The classic criticism levelled at consultants of many hues is that they ask for your watch then tell you the time. They are notorious for asking lots of questions and reporting back with little more than a glorified transcription in a 50–page report, 40 pages of which are part of an off–the–shelf template.
This same criticism, viewed through the lens of the consultant rather than the customer is that consultants are under constant pressure to give those who have commissioned them the exact outcome they desire and so generally need to start any engagement by earning the right to provide a challenge function, so essential if genuine value is to be added. At the risk of over–generalising, this right is earned by assuring the client of two important things.
1. The consultant has invested substantial time and has adequate intellectual capacity to comprehensively understand their business needs and the problem they have been engaged to solve.
2. The consultant has a strong grasp of their own specialism, through a mixture of commitment to the theory, experience over many years and the application of the theory to the problem at hand.
Yet still consultants and agencies can come under pressure not just to solve problems for customers, but to solve those problems exactly the way the customer wants. This is a challenge across many disciplines but is particularly acute in the world of user–experience.
The problems which UX design typically helps solve are to sell more, improve efficiency, cut costs, enhance marketplace position, increase customer satisfaction, ward off competitive threat and build brand. And perhaps counter–intuitively this is most–commonly achieved not by seeking to control the customer more but rather by letting the customer control the experience.

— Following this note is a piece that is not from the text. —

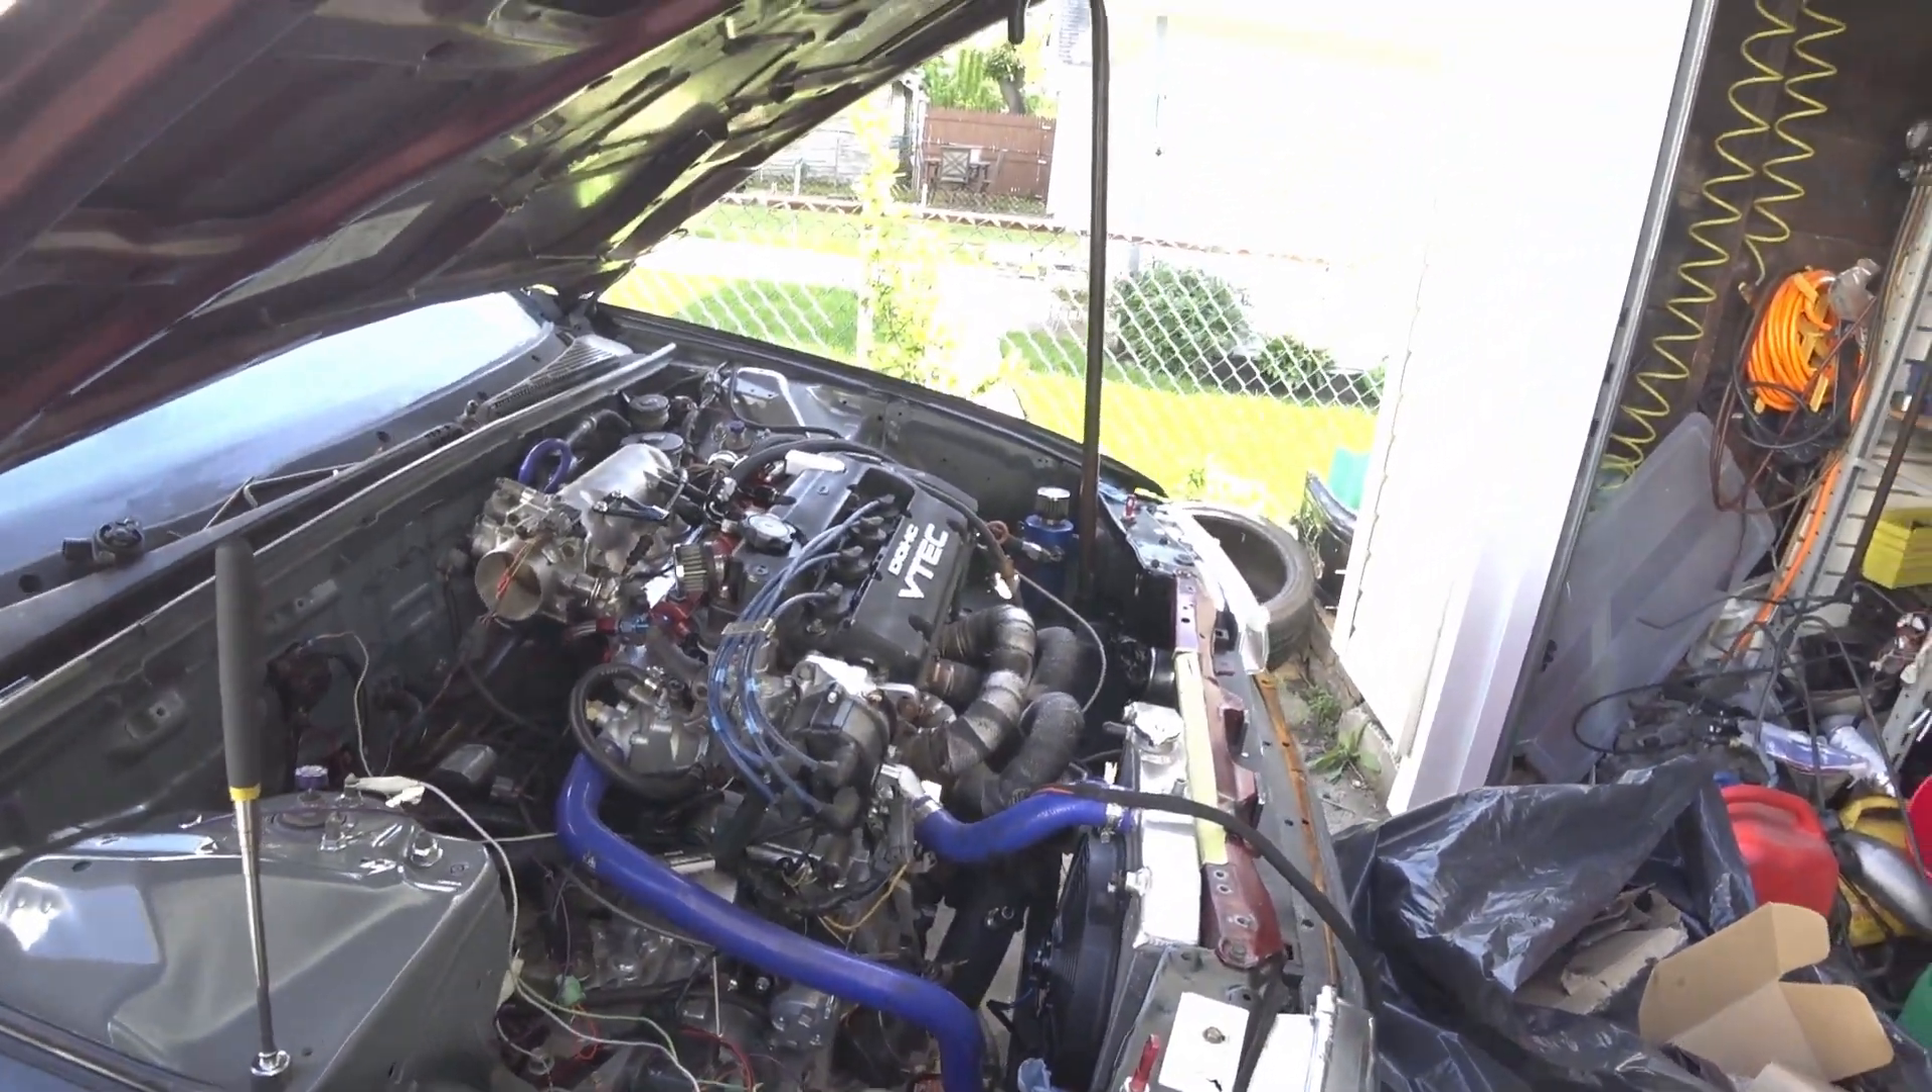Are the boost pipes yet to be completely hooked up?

For example, it’s not uncommon that conversion ratios are improved for e–commerce providers when they talk less about themselves not more. Frequent studies inform us that design trends which remain popular, such as use of the hamburger menu and parallex–led long home pages, frequently under–perform against a range of heuristic criteria. We know from years of research that the “hero shot” decreases user trust and propensity to buy, it doesn’t increase it.
Hero shots include transport companies boasting about the size of their fleet (users are usually happy to take on trust that the company will have a bus to take them to their destination), universities putting shiny pictures of their buildings on the home page (it turns out that users are prepared to take the step of faith that the university will have rooms in which to conduct the lectures), and (my own bête–noire) the large organisation which leads on its home page with a “web version” of their TV ad or billboard (in all my years involved in digital I have never been involved in a single project where the replay of a TV ad registered over half of one percent of home page activity).
At the time of writing, far too many such Irish websites remain live.
Rather, users value a range of things which too many comms professionals find too dull. Invite a group of people to a meeting to talk about brand and visual aesthetic and you’ll fill the room. And so you should – these are important considerations. Yet try to pull together a group to talk about findability, task–completion efficiency, navigation speed, or internal site search you’ll discover that no amount of strong coffee or sticky donuts will persuade people to come along.
To our loyal clients and those who one day might become customers, I assure you of the Fathom team’s commitment to credible challenge function.
In return, I ask you to accede to the paradox that if we simply gave you everything you ever wanted, it wouldn’t be what you wanted.